■ Your goal:
Please answer the following questions using the best practices text below.
(a) In the quality control section, whom does the text suggest asking to check the data?
(b) Which three ways of addressing ethical or privacy issues are listed?
(c) What examples of a project unit does the section on naming files and directories give?

Best practices
1. Data Management Plan
đź“ť Make a data management plan (DMP) from the start and you will be far ahead. Here are some essentials to think about when setting up a plan.
1. Types of data
- What types of data will you be creating or capturing: experimental data, observational data, model simulations, retrieval of existing data?
- How will you capture, create, and/or process the data? (e.g. used instruments, software, imaging)
2. Contextual details (Metadata) needed to make data meaningful to others
- What will be the naming convention of your files?
- What file formats will you be using?
3. Quality control
- What will you do to ensure that the data will not be erroneous? (during the data generation/collection process, during the data entry process and/or during further data pro-cessing; also list what software or rules do you use to check quality)
- What are the roles in quality control? (do you ask a collaborator or your supervisor to perform a check on the data)
4. Storage, backup and security
- What will be the URL where your data will be available?
- What is your backup plan for the data?
5. Copyright and reuse
- Who will own the copyright or intellectual property rights to the data?
- How and among who will the data be shared during the project and when the project is finished?
6. Protection and privacy
- If relevant: how are you addressing any ethical or privacy issues? (e.g. limiting access, encryption, anonymization of data)?
2. Naming files and directories
đź“‚ Start your project on the right foot! Organizing your files and directories effectively can save you countless hours and make collaboration a breeze. While there is no single "best" way to structure and name files, different methods may be more suitable for specific projects, depending on the nature of the work and personal preferences.
A common challenge faced by students and researchers alike is maintaining an organized project directory. The key to overcoming this is to start with a well-defined directory structure tailored to each individual project unit, such as a manuscript or thesis. This structure should be informed by your project proposal’s roadmap and Data Management Plan (DMP). While your project units and their requirements may evolve, having a clear starting point can provide a solid foundation for managing your data effectively.

Collection entries
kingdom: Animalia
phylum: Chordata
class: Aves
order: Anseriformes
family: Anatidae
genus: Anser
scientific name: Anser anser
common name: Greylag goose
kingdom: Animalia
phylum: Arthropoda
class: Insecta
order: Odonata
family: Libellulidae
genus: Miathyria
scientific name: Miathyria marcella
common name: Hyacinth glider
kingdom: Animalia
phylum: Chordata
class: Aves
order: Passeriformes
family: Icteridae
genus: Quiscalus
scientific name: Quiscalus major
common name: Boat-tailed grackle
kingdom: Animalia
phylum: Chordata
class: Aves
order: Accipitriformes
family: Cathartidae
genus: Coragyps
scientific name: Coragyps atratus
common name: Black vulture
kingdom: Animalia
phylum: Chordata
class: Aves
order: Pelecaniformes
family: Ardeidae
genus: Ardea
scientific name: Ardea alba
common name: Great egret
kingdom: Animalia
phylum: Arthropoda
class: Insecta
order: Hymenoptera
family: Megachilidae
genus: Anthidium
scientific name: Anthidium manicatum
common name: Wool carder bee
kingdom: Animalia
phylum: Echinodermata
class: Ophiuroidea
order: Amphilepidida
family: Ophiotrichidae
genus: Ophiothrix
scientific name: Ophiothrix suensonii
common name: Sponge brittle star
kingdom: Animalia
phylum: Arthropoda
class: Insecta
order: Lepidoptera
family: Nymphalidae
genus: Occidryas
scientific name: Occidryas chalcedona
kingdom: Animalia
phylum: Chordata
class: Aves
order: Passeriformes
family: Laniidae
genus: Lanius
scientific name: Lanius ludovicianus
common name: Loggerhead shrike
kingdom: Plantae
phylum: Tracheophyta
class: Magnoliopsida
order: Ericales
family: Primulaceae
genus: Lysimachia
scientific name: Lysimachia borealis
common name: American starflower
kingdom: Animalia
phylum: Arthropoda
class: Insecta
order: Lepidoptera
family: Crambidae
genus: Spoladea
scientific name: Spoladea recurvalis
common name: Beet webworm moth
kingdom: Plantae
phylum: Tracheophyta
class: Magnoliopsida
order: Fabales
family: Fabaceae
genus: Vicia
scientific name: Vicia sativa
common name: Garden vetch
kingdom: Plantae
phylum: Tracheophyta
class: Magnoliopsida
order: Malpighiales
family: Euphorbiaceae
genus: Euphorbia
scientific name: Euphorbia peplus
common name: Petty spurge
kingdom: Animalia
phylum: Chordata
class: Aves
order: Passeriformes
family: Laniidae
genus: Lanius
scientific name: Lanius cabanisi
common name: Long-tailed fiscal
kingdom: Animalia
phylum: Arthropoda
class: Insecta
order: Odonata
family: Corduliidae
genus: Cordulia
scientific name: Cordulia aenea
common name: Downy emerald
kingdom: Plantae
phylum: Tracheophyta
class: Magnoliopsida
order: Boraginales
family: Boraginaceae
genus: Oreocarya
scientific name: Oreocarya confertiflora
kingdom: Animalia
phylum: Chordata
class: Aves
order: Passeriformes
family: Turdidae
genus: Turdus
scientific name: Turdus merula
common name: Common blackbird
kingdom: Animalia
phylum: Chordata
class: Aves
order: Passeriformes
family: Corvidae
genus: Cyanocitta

■ Solved problem:
(a) A collaborator or your supervisor.
(b) Limiting access, encryption, and anonymization of data.
(c) A manuscript or thesis.